On October 25,1415 25,000 French Knights faced-off against 6,000 English foot soldiers at the Battle of Agincourt.  On home soil, wearing heavy armour, on horseback and outnumbering their foes 4-to-1, the French Knights charged forward.  After only 30 minutes 10,000 of them lay dying on the field.  Conversely, the English had lost only 200 men, and in that blink of History’s eye, the reign of the armoured Knight had ended forever. 

With hindsight, we can pinpoint that the source of this tremendous defeat was driven by a failure to adapt.  Weaponry had evolved, but French battle techniques had not. The English had adopted the Long Bow, and could stop the Knights in their tracks well before they were within range, making their own fighting capabilities irrelevant.

So what’s with the analogy? Well, our world is changing far more rapidly than it was in the 15th century.  The business battlefield is now an ‘information-field’ and customers have adapted far more rapidly than sellers. BUT - the devastation, isn’t as one-sided as it was at Agincourt.  Information-empowered customers are decimating sellers’ margins, sure, but in their rush to adopt new approaches to commoditise sales, they are actually creating negative outcomes in deal quality that effect themselves too.  

We all know that customers are doing so much of their own research prior to the first sales interaction that there’s nothing left to discuss but price.  But CEB's recent research has uncovered two other customer behaviours that are decimating deal quality for both sides of the equation.

Firstly - ask yourself - has the list of customer stakeholders your reps have to deal with increased in the last couple of years?  Customers are inviting more – and more diverse – stakeholders to the table than ever before.

Second, customers are drowning in the growing complexity of their own purchase processes.  The myriad stakeholders all come to the table with different needs, views, and perspectives on how value should be defined in their organization.  They’re all consuming more, and more varied, information about what matters to their own roles, functions and segments of the business.  They’re looking at more options and trying to incorporate more capabilities in the solutions they’re considering. 

The result? A doubling of purchase cycle times and less satisfaction with the solution they eventually purchase.  If this is the prize for first place, ‘winning’ today doesn’t look as good as it used to.   

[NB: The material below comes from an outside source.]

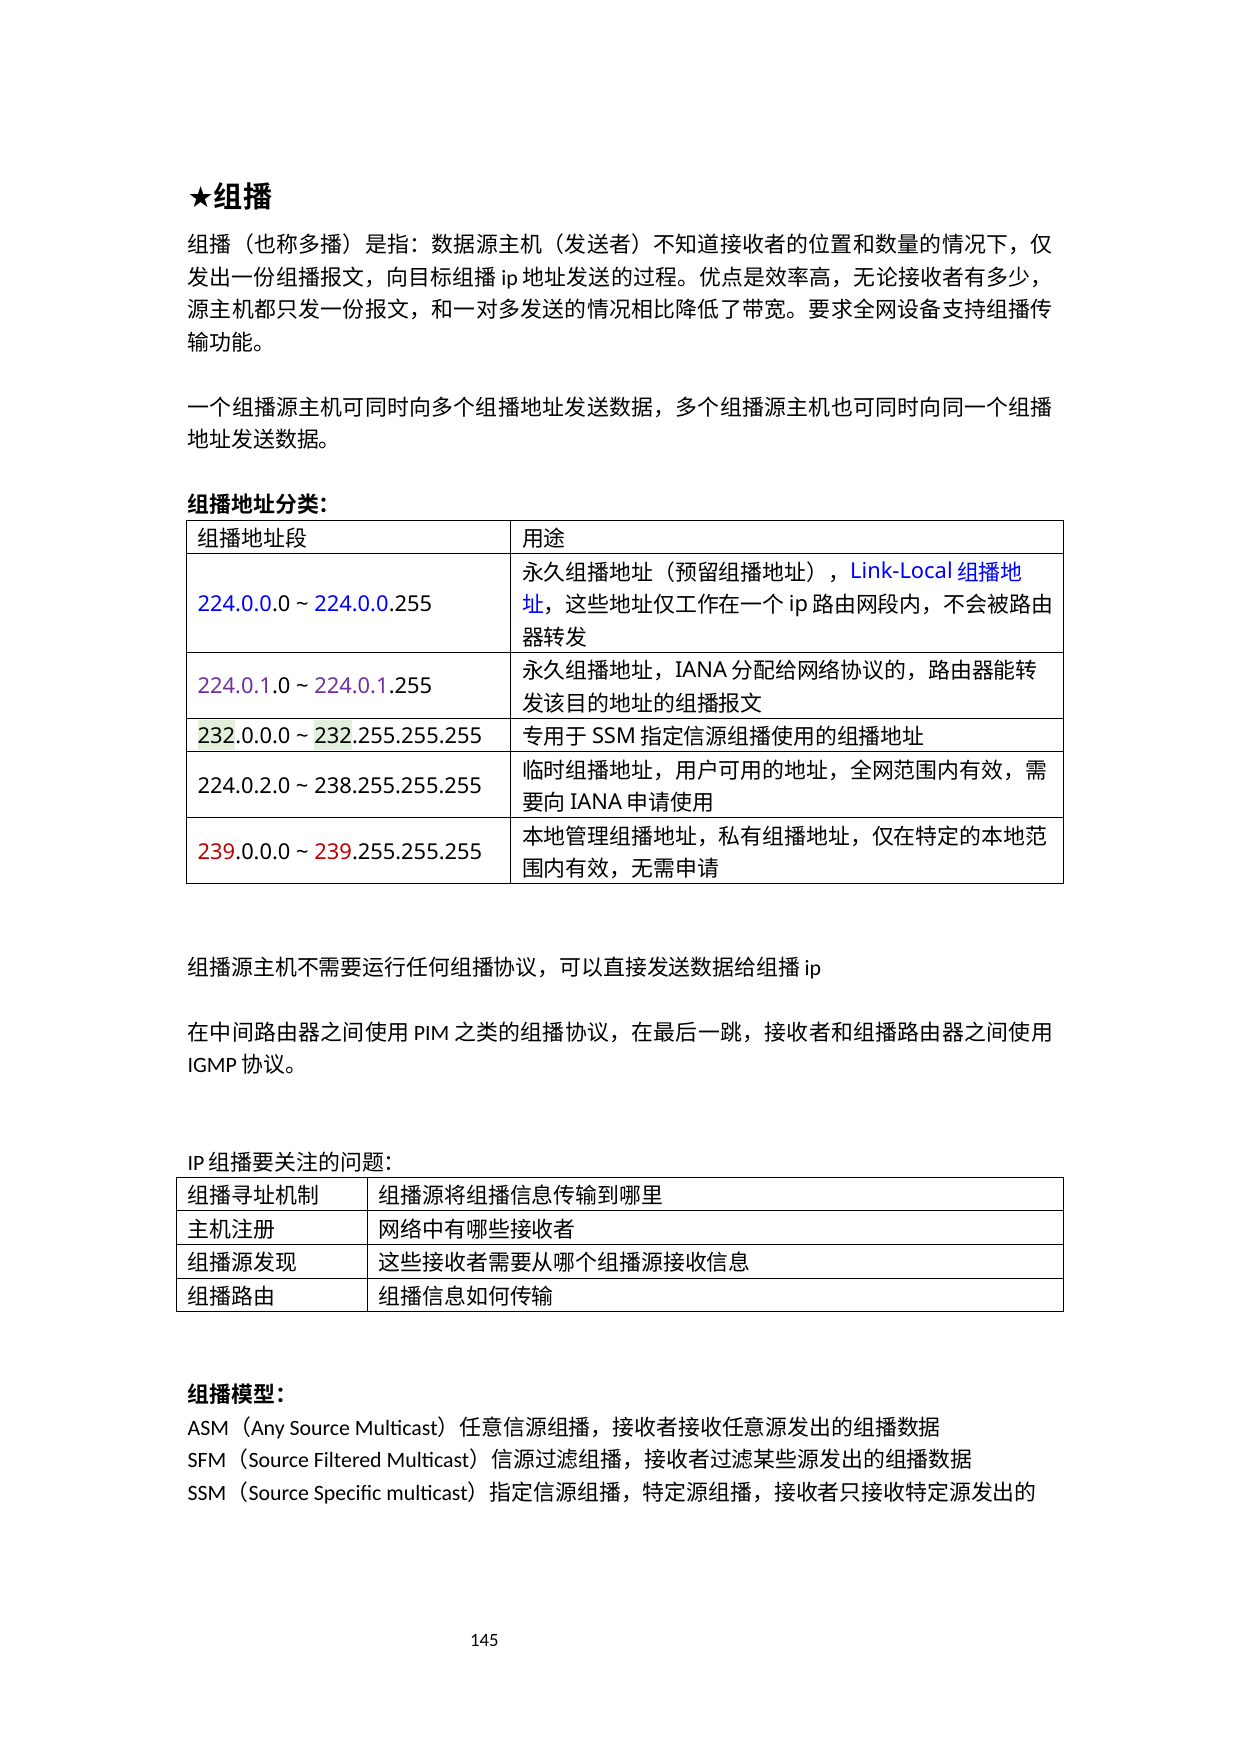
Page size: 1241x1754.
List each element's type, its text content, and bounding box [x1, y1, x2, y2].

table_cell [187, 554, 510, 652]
text 组播模型： [187, 1377, 1053, 1409]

And so, we sellers must adapt.

High quality sales no longer come from being more responsive, or having better relationships.  They come from challenging your customers to think differently about their own business, helping them to get better aligned internally, and guiding them through their own complex purchase journey.

Teaching, facilitating consensus, and prescribing next steps to progress the purchase is what world class selling means today.